**Quoted passage:**
SCAMS TURBOCHARGED BY AI
In the world of deepfakes, online falsehoods and scams, this personal example of mine is somewhat amateurish. There are many more sophisticated ones using voice and video cloning to impersonate real people to deceive and cheat.
The Global Anti-Scam Alliance estimated that scammers cheated people of more than US$1 trillion in 2024, an amount considerably higher than Singapore’s gross domestic product.
AI has multiplied the risks many times, enabling anyone without much technical knowledge to produce scams in minutes that might have taken days or even weeks to do in pre-AI days.
According to studies done by IBMX-Forces, what would take a human fraudster 16 hours, to manually research a target and draft a personalised phishing email, can be done in less than five minutes by AI. You can get such an AI toolkit called FraudGPT for as little as US$75 to run a professional-looking cyber campaign to deceive.
What AI will also do is replicate the scam and develop different versions for different countries and people. Instead of a former minister, change it to another personality and journalist for use in Japan, the US or Malaysia or any other country.
It is able to customise individual scam messages to target and entice different people with different interests and inclinations. If you’re a football fan, the story might feature Lionel Messi or Jamie Oliver if you’re into food.
It is this scaling and replication inherent in AI’s capabilities that make it potent. As a result, according to an Interpol report in March, AI-driven scams earn their perpetrators 4.5 times as much money as traditional methods.
There is therefore no question that it will be increasingly used to deceive and cheat and that more people will lose money in the future.
You might say that there are more serious issues that will arise in an AI-driven future - job losses, economic competitiveness, military capabilities and destruction of human lives, among others. So what if a few people get scammed because of their gullibility or even greed?

**Exercise data:**

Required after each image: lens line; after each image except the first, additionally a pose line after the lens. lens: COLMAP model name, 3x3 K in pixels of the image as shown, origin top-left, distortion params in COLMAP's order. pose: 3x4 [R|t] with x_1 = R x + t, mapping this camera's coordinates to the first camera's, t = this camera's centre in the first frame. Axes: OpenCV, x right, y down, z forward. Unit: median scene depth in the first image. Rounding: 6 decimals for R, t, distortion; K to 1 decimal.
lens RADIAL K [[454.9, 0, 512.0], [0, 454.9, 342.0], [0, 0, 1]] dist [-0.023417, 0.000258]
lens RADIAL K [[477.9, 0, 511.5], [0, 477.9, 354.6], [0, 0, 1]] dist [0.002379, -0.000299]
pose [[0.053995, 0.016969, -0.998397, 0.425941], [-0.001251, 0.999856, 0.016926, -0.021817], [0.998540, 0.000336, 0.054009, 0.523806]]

**Work item:** Please rewrite the AI scams passage from "It is able to" up to and including "or even greed?", replacing "gullibility" with "naivety".

**Expected answer:**
It is able to customise individual scam messages to target and entice different people with different interests and inclinations. If you’re a football fan, the story might feature Lionel Messi or Jamie Oliver if you’re into food.
It is this scaling and replication inherent in AI’s capabilities that make it potent. As a result, according to an Interpol report in March, AI-driven scams earn their perpetrators 4.5 times as much money as traditional methods.
There is therefore no question that it will be increasingly used to deceive and cheat and that more people will lose money in the future.
You might say that there are more serious issues that will arise in an AI-driven future - job losses, economic competitiveness, military capabilities and destruction of human lives, among others. So what if a few people get scammed because of their naivety or even greed?